Assume I need to profile the interference between 3 models, what should I do?
Should I use three NCU commands and launch at the same time, like
ncu --set full -f out1 python f1.py &
ncu --set full -f out2 python f2.py &
ncu --set full -f out3 python f3.py
Or use a bash script with --target-processes all
, like
# mybashscript
python f1.py &
python f2.py &
python f3.py
then ncu --set full -o out --target-processes all bash myscript.bash
Best
Max
Are the three models running on a single GPU or across multiple GPUs?

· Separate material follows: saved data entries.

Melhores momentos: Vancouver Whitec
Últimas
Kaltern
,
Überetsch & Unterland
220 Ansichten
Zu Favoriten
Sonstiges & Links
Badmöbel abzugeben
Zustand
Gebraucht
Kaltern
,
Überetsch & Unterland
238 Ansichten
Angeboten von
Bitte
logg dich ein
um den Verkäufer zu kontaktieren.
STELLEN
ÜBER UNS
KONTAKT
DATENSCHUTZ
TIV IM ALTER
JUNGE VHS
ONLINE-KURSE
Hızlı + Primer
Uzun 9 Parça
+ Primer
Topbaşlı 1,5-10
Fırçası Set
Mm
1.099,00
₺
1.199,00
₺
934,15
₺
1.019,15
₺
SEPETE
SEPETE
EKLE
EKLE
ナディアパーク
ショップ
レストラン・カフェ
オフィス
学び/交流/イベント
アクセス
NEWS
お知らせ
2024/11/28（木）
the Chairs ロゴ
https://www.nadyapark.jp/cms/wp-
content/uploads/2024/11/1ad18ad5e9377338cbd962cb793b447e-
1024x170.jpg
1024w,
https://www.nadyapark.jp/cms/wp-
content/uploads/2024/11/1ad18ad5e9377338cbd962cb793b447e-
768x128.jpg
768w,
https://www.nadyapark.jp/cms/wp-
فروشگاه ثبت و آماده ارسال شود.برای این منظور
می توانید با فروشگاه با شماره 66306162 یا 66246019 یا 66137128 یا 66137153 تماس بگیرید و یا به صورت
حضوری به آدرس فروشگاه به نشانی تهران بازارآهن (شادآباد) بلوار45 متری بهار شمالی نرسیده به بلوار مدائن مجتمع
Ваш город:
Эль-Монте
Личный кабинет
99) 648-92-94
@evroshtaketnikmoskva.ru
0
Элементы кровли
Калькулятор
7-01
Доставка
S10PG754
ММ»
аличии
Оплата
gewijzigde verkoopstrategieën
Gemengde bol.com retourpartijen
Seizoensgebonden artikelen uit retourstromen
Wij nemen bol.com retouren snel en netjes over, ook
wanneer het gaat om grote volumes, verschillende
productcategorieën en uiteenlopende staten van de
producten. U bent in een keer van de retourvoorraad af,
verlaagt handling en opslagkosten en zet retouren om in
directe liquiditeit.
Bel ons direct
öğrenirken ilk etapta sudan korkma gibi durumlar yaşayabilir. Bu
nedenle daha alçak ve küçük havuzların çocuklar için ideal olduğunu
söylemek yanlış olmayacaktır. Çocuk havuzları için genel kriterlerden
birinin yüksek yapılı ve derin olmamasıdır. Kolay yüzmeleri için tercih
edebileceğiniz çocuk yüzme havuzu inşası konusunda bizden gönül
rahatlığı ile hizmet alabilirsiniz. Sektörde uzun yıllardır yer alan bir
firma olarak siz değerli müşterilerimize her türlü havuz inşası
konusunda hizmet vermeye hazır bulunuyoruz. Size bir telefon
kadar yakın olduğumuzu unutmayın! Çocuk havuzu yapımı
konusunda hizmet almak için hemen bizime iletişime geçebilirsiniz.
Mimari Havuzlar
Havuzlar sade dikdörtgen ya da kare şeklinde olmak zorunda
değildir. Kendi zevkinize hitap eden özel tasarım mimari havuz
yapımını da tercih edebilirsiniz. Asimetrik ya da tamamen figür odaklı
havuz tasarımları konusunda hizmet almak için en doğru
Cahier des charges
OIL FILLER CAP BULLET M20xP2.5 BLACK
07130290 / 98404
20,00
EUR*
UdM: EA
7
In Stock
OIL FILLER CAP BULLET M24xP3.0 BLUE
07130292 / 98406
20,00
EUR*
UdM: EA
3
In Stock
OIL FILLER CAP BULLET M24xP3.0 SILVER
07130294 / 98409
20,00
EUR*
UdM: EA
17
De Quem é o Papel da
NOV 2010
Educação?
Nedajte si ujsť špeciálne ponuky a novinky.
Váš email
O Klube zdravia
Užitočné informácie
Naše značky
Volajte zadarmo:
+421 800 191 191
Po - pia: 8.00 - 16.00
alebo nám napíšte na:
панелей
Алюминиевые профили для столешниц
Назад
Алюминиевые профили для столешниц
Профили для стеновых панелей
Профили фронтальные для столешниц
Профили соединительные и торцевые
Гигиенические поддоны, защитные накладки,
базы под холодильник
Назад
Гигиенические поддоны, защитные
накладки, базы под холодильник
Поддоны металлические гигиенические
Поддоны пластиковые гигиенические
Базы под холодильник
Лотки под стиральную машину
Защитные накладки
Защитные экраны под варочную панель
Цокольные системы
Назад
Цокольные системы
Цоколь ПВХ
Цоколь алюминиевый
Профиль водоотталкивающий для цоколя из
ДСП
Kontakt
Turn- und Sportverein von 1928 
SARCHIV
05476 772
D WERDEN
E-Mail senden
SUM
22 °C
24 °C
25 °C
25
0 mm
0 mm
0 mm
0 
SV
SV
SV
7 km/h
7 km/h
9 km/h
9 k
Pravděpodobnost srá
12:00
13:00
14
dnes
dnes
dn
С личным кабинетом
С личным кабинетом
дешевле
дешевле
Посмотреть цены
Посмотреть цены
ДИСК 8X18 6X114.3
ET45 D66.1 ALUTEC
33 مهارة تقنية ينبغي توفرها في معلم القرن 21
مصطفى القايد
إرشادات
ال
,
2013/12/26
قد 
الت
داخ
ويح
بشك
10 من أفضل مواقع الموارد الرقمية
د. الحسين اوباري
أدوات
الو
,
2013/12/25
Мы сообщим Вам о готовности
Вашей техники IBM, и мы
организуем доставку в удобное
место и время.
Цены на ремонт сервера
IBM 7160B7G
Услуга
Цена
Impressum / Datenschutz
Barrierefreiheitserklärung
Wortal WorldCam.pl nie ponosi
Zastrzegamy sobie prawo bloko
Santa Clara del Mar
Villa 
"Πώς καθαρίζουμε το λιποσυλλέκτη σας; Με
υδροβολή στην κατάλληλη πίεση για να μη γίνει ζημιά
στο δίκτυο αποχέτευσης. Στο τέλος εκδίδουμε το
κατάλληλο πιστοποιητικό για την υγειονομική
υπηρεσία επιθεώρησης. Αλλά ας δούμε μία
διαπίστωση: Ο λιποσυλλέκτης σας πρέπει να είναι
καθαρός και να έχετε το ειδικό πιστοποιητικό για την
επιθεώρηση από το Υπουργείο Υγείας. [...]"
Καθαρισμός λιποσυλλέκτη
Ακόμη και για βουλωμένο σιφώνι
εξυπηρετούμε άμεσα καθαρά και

I think for such a use case Nsight Systems will be useful. You could use GPU metrics supported in Nsight Systems.
Hi Sanjiv,
Sorry I didn’t make it clear.
I aim to run these processes on a single device, A100, and I aim to profile the interference on SMs and Memory bandwidth. (If L2 hit rate available, that will be greater.)
First question: Can Nsys help me profile memory usage?
Second question: If I have to use NCU, can NCU profile these processes at the same time?
Best
Tianyu
Yes. The nsys –cuda-memory-usage option can be used to track GPU memory usage by CUDA kernels.
NCU can profile CUDA kernels launched by a application and all its child processes when the –target-processes all option is used. For this you can use a bash script as you mentioned earlier.